La cerimonia di apertura avrà luogo, sabato 18 marzo alle ore 19.00, allo Stadio Planai a Schladming. Le gare, in programma dal 19 al 23 marzo, si articoleranno in 9 specialità dello sport invernale: pattinaggio artistico (tradizionale e unificato), pattinaggio di velocità su ghiaccio, floorhockey (tradizionale e unificato), floorball (tradizionale e unificato), corsa con le racchette da neve, sci alpino, sci nordico, snowboard e stickshooting. La cerimonia di chiusura, prevista il 24 marzo alle ore 19.00, si terrà a Graz presso lo Stadio di Liebenau. 

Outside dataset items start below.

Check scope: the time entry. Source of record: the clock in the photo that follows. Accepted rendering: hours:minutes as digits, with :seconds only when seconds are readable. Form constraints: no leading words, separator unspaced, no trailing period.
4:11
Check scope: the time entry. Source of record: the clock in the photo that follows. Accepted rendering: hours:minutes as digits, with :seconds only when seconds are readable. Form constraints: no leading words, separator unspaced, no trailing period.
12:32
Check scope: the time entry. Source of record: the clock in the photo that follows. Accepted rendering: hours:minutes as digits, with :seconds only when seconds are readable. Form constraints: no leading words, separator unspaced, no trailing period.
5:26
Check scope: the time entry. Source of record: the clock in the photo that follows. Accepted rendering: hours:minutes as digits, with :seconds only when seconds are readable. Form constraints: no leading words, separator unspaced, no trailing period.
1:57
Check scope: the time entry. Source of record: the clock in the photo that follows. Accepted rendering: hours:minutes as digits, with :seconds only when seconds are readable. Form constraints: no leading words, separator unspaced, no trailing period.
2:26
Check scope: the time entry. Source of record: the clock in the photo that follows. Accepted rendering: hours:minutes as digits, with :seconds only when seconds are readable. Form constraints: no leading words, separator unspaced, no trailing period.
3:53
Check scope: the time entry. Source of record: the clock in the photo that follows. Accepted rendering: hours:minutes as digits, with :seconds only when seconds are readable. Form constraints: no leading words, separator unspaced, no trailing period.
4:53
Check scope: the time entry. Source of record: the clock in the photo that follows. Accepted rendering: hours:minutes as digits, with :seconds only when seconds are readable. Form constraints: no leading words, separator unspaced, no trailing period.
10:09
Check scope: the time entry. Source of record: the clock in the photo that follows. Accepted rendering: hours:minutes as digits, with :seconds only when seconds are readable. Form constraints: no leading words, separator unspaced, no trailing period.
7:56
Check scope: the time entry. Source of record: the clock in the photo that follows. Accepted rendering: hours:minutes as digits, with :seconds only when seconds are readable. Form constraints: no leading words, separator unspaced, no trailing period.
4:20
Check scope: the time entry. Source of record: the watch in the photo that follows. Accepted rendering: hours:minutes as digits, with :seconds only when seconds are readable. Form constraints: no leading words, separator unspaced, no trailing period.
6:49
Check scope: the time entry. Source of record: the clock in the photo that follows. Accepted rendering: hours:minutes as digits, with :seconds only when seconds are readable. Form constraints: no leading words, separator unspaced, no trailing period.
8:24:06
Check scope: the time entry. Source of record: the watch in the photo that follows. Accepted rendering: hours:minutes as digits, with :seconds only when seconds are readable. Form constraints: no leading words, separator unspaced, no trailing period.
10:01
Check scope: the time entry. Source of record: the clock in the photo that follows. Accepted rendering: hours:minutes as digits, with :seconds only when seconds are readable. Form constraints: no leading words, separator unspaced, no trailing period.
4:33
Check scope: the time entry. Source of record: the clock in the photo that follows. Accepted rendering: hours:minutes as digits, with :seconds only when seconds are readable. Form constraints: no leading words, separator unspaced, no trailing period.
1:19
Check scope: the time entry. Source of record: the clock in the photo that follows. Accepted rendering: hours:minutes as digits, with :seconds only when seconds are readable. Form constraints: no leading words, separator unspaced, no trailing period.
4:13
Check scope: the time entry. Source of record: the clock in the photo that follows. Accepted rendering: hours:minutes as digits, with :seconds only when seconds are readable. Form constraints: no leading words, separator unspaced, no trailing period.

Intenso il programma di ospitalità che attende gli atleti: dal loro arrivo, il 14 marzo, fino al 17, ci saranno quattro giorni di “Host Town”: iniziative e appuntamenti per conoscere le tradizioni locali, familiarizzare con un ambiente nuovo e creare i presupposti di un forte momento di integrazione e scambio culturale. Momento particolarmente significativo sarà quello della “Torch Run”, che a 10 giorni dall'inizio dei Giochi correrà in direzione di Schladming, attraversando 50 comuni e città austriache, coinvolgendo 80 agenti delle forze dell'ordine provenienti dall'estero. Durante i Giochi si terrà anche il Summit dei Giovani Leaders, quest’anno denominato “Generation Unified summit”, attraverso il quale giovani provenienti da tutto il mondo avranno l’occasione di confrontarsi sui temi dell'integrazione. 

In Austria, gli Specal Olympics sono di casa: qui infatti, a Salisburgo e Schladming. si volsero nel 1993 i primi Giochi Mondiali Invernali Special Olympics organizzati al di fuori degli Stati Uniti. Vi presero parte, allora, 1.600 atleti provenienti da 63 nazioni e impegnati in cinque specialità sportive. “Gareggiare agli eventi, internazionali in particolare, dona agli atleti una grande opportunità di mettersi in gioco, aprirsi alla conoscenza di altre culture, di crescere rendendosi più autonomi e consapevoli delle proprie potenzialità – spiegano gli organizzatori - Una possibilità che, quando viene colta e vissuta nella sua interezza, coinvolge anche tutta la sua rete di relazioni, da quella familiare, a quella scolastica o lavorativa, da quella amicale a quella più estesa della comunità in cui l’atleta vive. Non è insolito – continua l'organizzazione - scoprire in ogni storia di vita degli atleti un punto di svolta, un cambiamento positivo che il più delle volte coincide proprio con l’esperienza internazionale che hanno l'opportunità di vivere con Special Olympics; si torna a casa con un bagaglio più ricco, non soltanto per il peso delle medaglie conquistate sul podio”

E così Special Olympics ha scelto di raccontare le 34 storie degli atleti italiani in partenza per l'Austria, sul sito “Io adotto un campione”: come quella di Giulia, che “aveva difficoltà a relazionarsi con i suoi coetanei che tendevano ad isolarla”; o quella di Mario, “cresciuto in campagna in una famiglia di contadini, numerosa e semplice, non aveva mai avuto l’opportunità di viaggiare”; o quella di Luisa, la quale “credeva che non avrebbe più potuto coltivare la sua passione”, mentre Alessandro “voleva a tutti i costi seguire la pista di suo fratello maggiore, istruttore di sci”.